Dive Brief:
- The Federal Energy Regulatory Commission on Thursday issued new orders on energy storage participation in wholesale power markets and frequency response services provided by generators.
- FERC directed regional grid operators to devise new tariffs for storage market participation that allow the resources to provide multiple electricity market services, as well as set power market prices as purchasers and sellers of energy. The commission could not settle on similar directives for DER aggregations, however, and called a technical conference for April 10-11.
- FERC also issued rules that require new generation resources, including renewables, to provide frequency response services. Nuclear and combined heat and power (CHP) resources are excluded from the order.
Dive Insight:
FERC's new energy storage order, approved in a 5-0 vote at its Feb. 15 meeting, sets a number of requirements for new grid operator rules on energy storage.
New tariffs must:
- Allow storage to provide energy, capacity and ancillary services;
- Allow storage to set wholesale market prices as a buyer or seller of electricity;
- Respect the operational characteristics of storage, such as discharge duration or state-of-charge requirements, and;
- Set a minimum size for market participation not more than 100 kW.
The order also requires that electricity sales to storage resources that the storage later resells to the market must be done at the wholesale locational marginal price of electricity. Grid operators will have 270 days to devise the tariffs after FERC's order is published in the Federal Register and a year to implement the changes after they are approved.
FERC staffers said their order will help enhance the resilience of the bulk power sector — the subject of a high-profile proceeding at the agency set up by the denial of a Trump administration subsidy package for generators.
"Participation [of storage] in the energy markets as a buyer and seller can reduce stress on the system by both shifting load away from peak conditions and reducing overgeneration during low load conditions," staff said during the open meeting. "Electric storage resources are also well suited to provide services like frequency regulation and ramping services, which are a first resort on correcting system frequency and helping to avoid contingency events."
Additionally, the order would allow storage to provide black-start and reactive power services, "which are critical to bringing the bulk power system back online" after an outage.
Technical conference
At the open meeting, FERC commissioners and the chairman expressed disappointment that they could not issue an order similar to their storage decision on how aggregations of distributed energy resources can participate in power markets.
"It would have been great if we could have addressed both storage resources and distributed energy resources today rather than having to schedule a further ... conference," Chairman Kevin McIntyre told reporters. "But really after looking at the state of the record in those two side-by-side issues, we determined that we needed to bolster our record on the distributed energy resources."
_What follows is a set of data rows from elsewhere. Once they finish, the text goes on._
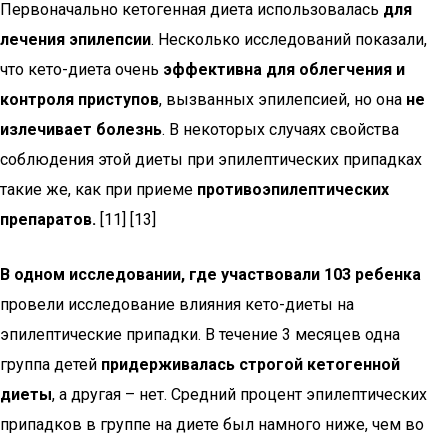
Первоначально кетогенная диета использовалась
для
лечения эпилепсии
. Несколько исследований показали,
что кето-диета очень
эффективна для облегчения и
контроля приступов
, вызванных эпилепсией, но она
не
излечивает болезнь
. В некоторых случаях свойства
соблюдения этой диеты при эпилептических припадках
такие же, как при приеме
противоэпилептических
препаратов
.
[11] [13]
В одном исследовании, где участвовали 103 ребенка
провели исследование влияния кето-диеты на
эпилептические припадки. В течение 3 месяцев одна
группа детей
придерживалась строгой кетогенной
диеты
, а другая – нет. Средний процент эпилептических
припадков в группе на диете был намного ниже, чем во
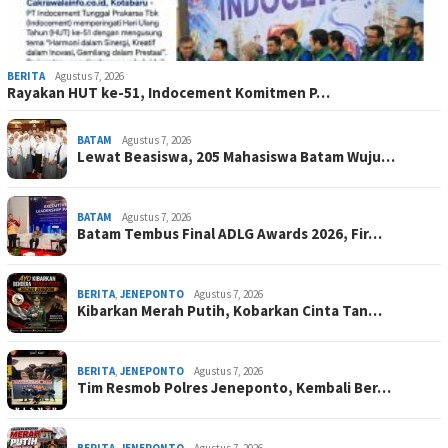
BERITA
Agustus 7, 2026
Rayakan HUT ke-51, Indocement Komitmen P…
BATAM
Agustus 7, 2026
Lewat Beasiswa, 205 Mahasiswa Batam Wuju…
BATAM
Agustus 7, 2026
Batam Tembus Final ADLG Awards 2026, Fir…
BERITA
,
JENEPONTO
Agustus 7, 2026
Kibarkan Merah Putih, Kobarkan Cinta Tan…
BERITA
,
JENEPONTO
Agustus 7, 2026
Tim Resmob Polres Jeneponto, Kembali Ber…
BERITA
,
JENEPONTO
Agustus 7, 2026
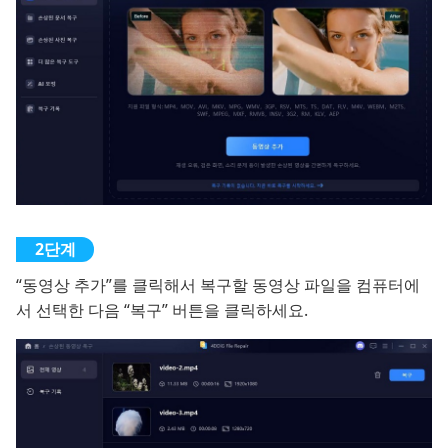
“동영상 추가”를 클릭해서 복구할 동영상 파일을 컴퓨터에
서 선택한 다음 “복구” 버튼을 클릭하세요.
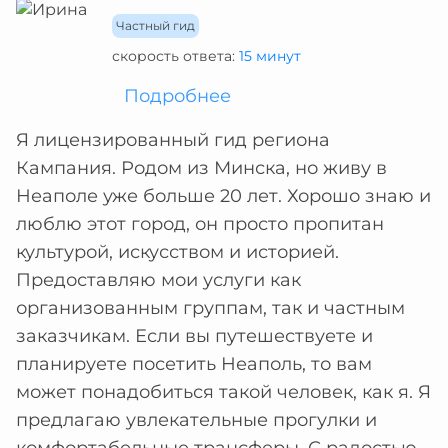
Частный гид
скорость ответа:
15 минут
Подробнее
Я лицензированный гид региона
Кампания. Родом из Минска, но живу в
Неаполе уже больше 20 лет. Хорошо знаю и
люблю этот город, он просто пропитан
культурой, искусством и историей.
Предоставляю мои услуги как
организованным группам, так и частным
заказчикам. Если вы путешествуете и
планируете посетить Неаполь, то вам
может понадобиться такой человек, как я. Я
предлагаю увлекательные прогулки и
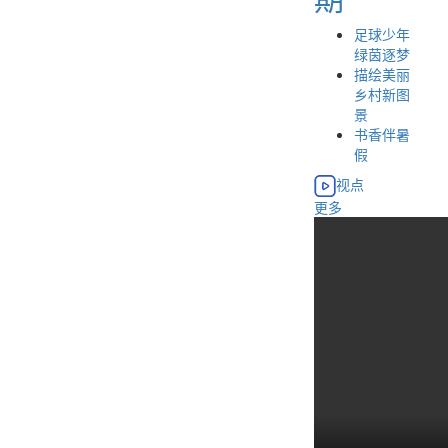
足球少年
绿茵逐梦
描绘美丽
乡村新图
景
书香伴暑
假
视点
更多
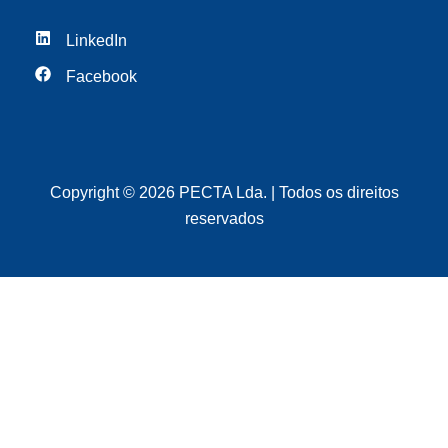
LinkedIn
Facebook
Copyright © 2026 PECTA Lda. | Todos os direitos
reservados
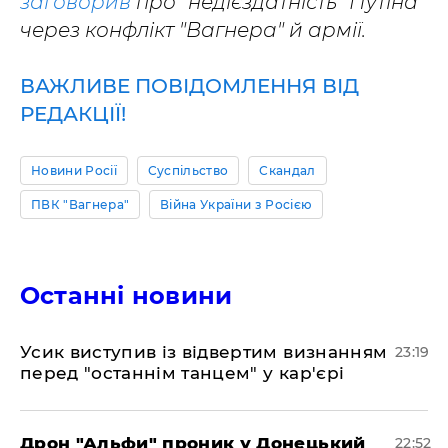
заговорив
про "недієздатність" Путіна
через конфлікт "Вагнера" й армії.
ВАЖЛИВЕ ПОВІДОМЛЕННЯ ВІД
РЕДАКЦІЇ!
Новини Росії
Суспільство
Скандал
ПВК "Вагнера"
Війна України з Росією
Останні новини
​Усик виступив із відвертим визнанням
23:19
перед "останнім танцем" у кар'єрі
​Дрон "Альфи" проник у Донецький
22:52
A two-day technical conference in April aims to provide that bolstering. During the meeting Commissioner Cheryl LaFleur, a Democrat, laid out two of her key areas of inquiry for the conference:
- "Money issues" — because aggregated DERs are diverse and can provide multiple services, "who pays what, to whom, for what?"
- "Operational issues" — how utilities that control the distribution system can communicate with grid operators to allow aggregated DER participation.
Frequency response
The storage order was not the only FERC action to enhance grid resilience on Thursday, staff said. The frequency response order will also ensure that batteries and other resources can help the grid respond to interruptions.
The new rule mandates that any new generator filing an interconnection agreement will have to provide frequency response services, which help the grid to stabilize after unexpected outages of other generators.
Currently, large central station power plants largely provide frequency response services, but regulators noted the service availability has declined as these plants are increasingly replaced with wind and solar generation. Advances in inverter technology, meanwhile have made it cheaper for renewable resources to provide these services.
"What today's rule observes is in recent years non-synchronous generation like wind and solar has developed the capability to cost effectively include primary frequency response and do their part for the system," LaFleur said.
The rule does not, she noted, mandate market pricing for frequency response or direct a new mandatory reliability standard. Those will be options the commission can take if it sees fit in the future, she said.
"I think we should monitor the impact of today's rule and monitor frequency response performance going forward and consider additional actions, whether it's market pricing of frequency response or different reliability actions as appropriate moving forward," LaFleur said.